Convert the part of the records that opens with the line containing "scientific name: Achillea micrantha" and closes with the line containing "genus: Euborellia", both lines included, into a two-column CSV with the headers field and value, one row per line. Put each field in quotes and replace any line breaks inside a field with spaces.

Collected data
## BEGIN
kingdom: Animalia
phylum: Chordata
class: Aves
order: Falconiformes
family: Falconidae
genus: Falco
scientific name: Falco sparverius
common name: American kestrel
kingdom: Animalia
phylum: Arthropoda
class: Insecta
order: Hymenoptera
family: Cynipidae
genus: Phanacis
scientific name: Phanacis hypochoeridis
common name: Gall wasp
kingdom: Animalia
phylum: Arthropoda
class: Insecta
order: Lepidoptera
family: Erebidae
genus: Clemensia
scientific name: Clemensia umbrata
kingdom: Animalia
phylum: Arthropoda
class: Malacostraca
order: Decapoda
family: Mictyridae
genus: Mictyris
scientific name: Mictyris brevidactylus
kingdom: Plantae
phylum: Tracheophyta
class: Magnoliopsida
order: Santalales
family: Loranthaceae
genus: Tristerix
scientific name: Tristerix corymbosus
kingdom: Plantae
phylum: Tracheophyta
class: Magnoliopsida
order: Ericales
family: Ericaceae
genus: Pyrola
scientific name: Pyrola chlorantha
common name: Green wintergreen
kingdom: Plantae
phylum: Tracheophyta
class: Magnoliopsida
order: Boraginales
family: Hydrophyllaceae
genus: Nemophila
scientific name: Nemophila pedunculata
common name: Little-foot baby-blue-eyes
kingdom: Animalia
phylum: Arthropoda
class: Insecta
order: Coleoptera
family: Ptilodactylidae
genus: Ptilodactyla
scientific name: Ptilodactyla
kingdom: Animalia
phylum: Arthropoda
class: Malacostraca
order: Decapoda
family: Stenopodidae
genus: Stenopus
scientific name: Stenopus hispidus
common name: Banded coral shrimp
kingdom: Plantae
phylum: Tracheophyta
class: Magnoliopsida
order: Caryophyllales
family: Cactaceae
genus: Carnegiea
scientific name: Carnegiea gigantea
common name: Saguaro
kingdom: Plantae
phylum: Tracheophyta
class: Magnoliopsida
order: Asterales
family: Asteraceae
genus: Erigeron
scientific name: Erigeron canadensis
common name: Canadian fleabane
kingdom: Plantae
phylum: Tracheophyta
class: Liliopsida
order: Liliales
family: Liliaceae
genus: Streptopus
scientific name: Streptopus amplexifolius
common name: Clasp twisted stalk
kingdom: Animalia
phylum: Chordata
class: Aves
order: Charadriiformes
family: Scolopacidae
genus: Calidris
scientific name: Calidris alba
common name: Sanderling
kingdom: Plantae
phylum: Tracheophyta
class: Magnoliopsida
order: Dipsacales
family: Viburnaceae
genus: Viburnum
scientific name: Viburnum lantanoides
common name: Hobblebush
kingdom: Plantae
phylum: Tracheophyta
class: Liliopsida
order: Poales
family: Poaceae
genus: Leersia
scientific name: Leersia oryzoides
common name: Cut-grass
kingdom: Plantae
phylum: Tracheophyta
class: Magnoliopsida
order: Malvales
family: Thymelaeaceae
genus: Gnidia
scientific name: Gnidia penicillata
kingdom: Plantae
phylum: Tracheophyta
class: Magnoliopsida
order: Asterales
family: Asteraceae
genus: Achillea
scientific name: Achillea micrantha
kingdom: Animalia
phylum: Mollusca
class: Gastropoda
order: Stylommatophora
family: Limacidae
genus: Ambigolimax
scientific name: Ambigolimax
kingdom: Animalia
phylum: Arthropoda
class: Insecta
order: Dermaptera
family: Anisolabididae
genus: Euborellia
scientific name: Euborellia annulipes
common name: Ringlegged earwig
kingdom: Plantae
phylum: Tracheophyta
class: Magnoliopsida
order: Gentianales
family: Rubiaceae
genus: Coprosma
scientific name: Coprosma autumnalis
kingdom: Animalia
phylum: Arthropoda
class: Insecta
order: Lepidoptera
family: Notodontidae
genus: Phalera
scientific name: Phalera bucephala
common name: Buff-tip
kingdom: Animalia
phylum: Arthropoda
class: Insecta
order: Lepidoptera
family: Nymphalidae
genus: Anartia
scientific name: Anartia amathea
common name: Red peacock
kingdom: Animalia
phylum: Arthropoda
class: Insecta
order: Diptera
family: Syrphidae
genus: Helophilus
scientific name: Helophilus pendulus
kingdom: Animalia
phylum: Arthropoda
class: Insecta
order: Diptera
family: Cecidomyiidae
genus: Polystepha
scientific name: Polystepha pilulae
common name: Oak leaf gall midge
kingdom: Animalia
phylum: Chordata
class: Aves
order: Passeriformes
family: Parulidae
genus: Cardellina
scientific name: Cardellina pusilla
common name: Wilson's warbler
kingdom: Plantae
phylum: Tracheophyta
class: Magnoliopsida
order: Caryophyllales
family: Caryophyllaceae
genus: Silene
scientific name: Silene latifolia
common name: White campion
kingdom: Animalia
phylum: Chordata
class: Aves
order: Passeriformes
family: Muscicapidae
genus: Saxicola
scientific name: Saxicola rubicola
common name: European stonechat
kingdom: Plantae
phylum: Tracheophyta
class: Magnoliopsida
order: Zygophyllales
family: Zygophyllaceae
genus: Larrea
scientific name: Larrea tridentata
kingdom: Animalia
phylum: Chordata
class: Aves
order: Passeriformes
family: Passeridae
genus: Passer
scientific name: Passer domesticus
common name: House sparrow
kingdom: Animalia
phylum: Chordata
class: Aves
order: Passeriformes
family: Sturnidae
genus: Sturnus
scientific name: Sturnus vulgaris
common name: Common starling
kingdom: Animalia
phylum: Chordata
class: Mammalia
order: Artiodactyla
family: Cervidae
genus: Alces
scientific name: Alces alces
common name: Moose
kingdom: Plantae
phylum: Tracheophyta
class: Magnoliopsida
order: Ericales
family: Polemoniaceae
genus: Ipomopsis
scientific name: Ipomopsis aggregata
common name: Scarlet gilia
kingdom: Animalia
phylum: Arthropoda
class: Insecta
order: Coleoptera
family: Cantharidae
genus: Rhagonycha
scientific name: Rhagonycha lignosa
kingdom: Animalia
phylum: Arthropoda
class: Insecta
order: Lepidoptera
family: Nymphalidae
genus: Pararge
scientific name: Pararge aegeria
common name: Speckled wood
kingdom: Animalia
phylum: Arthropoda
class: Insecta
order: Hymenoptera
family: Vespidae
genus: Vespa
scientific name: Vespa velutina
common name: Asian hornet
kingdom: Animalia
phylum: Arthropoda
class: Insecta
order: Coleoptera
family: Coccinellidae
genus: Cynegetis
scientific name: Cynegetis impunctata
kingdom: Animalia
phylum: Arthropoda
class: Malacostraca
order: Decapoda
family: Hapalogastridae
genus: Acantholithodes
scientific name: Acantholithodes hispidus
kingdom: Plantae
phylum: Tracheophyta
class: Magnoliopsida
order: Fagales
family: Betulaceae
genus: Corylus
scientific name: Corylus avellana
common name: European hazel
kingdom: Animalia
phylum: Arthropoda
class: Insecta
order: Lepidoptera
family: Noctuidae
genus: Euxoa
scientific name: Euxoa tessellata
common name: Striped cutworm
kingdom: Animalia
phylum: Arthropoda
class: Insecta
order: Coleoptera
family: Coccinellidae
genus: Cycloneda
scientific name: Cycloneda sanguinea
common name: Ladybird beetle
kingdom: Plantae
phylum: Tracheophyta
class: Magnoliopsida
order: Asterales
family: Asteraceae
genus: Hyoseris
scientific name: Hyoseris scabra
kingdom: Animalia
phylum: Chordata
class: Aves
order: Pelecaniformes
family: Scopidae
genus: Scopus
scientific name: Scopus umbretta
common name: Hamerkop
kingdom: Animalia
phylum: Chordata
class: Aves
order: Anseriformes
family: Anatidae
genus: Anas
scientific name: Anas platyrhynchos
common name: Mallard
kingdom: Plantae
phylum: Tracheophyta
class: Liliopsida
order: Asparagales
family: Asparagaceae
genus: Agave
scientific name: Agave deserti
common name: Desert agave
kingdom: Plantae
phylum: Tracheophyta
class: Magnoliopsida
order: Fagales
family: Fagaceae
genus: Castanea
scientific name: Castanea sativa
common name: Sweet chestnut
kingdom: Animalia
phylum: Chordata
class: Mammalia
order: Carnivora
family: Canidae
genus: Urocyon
## END
■ Solution to this problem:
field,value
"scientific name:","Achillea micrantha"
"kingdom:","Animalia"
"phylum:","Mollusca"
"class:","Gastropoda"
"order:","Stylommatophora"
"family:","Limacidae"
"genus:","Ambigolimax"
"scientific name:","Ambigolimax"
"kingdom:","Animalia"
"phylum:","Arthropoda"
"class:","Insecta"
"order:","Dermaptera"
"family:","Anisolabididae"
"genus:","Euborellia"